Here we are, the day after the A'Saffa Chicken Barbeque Challenge, and after two showers I still smell like charcoal and paraffin.
Those of you following @HeyFatSu on Instagram will have seen that we entered the contest held at the Civil Aviation Club yesterday. I was invited as a food blogger, but cunningly switched chefdom with Maurizio so as to stand a chance of winning. We were ill-informed about the rules, however, and so showed up without side dishes, or mise en place. Or charcoal. Or implements. Or a barbeque. Nothing phases us, though, and we rose to the challenge, with help from our neighbouring teams and the A'Saffa guys, and I assumed the role of Forager to complement Maurizio's actual cooking skills. With around two dozen teams of varying sizes, and supporters looking on, there was a brilliant atmosphere and it was a good family day out, staged entertainment for kids ensuring that none of the little angels flung themselves on the exposed coals. For me the five or so hours at the Challenge were sufficient to quench my MasterChef fantasies for a while. I got to compete without actually cooking, plus the club was right next door for refreshing beverages and wiping the soot out of my eyes.
What we did bring with us was pots of two spectacular homemade sauces: one a sticky, sweet-tangy marinade which on arrival was massaged into the chicken provided; the other a fresh, chargrilled tomato and mint salsa. That one was lovingly ladled onto our other chicken after it had had its turn on the grill. I can tell you they both tasted awesome, and we've already started making plans for next year, which include micro-herb adornments and liquid nitrogen.
Two celebrities were there. One was the famous Omani Chef Issa Al Lamki, who founded Al Mandoos restaurant and is celebrated throughout the Gulf for his authentic food.
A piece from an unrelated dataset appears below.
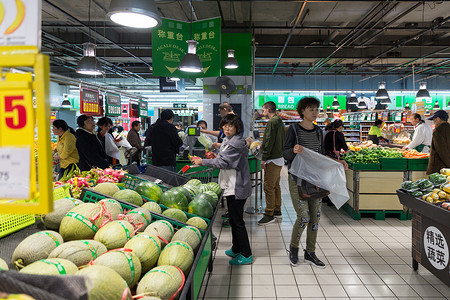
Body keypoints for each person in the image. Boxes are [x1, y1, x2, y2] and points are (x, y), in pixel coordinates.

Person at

Chef Issa judged the contestants' offerings with flair and fairness. The other was the guy responsible for the A'Saffa Chicken ads! How many people can claim to have gotten so deep into the psyche of the resident population of Oman? I'm sure some of you will be hoping that I throttled the chap, but I applaud success and efficiency as well as Omani products, so how can I help but admire the creator (perpetrator?) of "What Does It Mean To Be Omani?" and to a lesser extent, that one with the weird bicycle exchange. You can't deny you remember the name of the product after hearing those ads, even if your mouth is hanging open in disbelief for the duration. What's more, A'Saffa consistently sees a sharp increase in sales as a direct and immediate result of those ads.
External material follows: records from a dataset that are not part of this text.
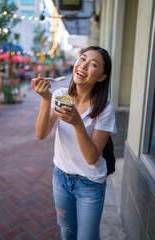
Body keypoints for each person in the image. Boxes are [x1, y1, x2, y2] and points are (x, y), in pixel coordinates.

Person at [34, 46, 117, 240]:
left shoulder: (105, 109)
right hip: (61, 178)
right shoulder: (61, 95)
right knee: (67, 232)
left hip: (90, 184)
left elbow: (91, 157)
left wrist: (77, 122)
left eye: (93, 64)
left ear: (102, 77)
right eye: (82, 59)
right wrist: (46, 99)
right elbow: (41, 134)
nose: (84, 65)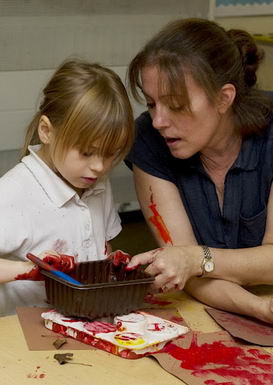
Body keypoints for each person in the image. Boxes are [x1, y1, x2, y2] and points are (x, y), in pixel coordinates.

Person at [125, 18, 273, 323]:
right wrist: (260, 310)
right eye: (152, 104)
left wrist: (196, 258)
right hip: (219, 307)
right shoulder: (149, 141)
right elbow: (183, 271)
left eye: (176, 105)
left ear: (223, 98)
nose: (158, 121)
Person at [0, 59, 134, 316]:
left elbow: (99, 249)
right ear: (46, 131)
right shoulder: (13, 193)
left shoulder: (96, 183)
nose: (99, 167)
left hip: (83, 322)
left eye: (110, 154)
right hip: (23, 335)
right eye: (86, 152)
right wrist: (33, 271)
As for the other competitors, they had tasty rubs, divine dips and decorative vegetables, and put on a great display as well as cooking fantastic barbeque. One team's chef had been similarly scuppered by not knowing the rules and had come unequipped. "Good thing I had my knife on me anyway", he said, whipping out a ten-inch beast from its sheath. The winners were a team of enthusiastic young guys, who having collected their trophy and their first prize of a year's supply of chicken, sped off, elated and clutching their Omani flag hats, in a Ferrari. I don't know where they kept the chicken, there's barely any storage space in those cars.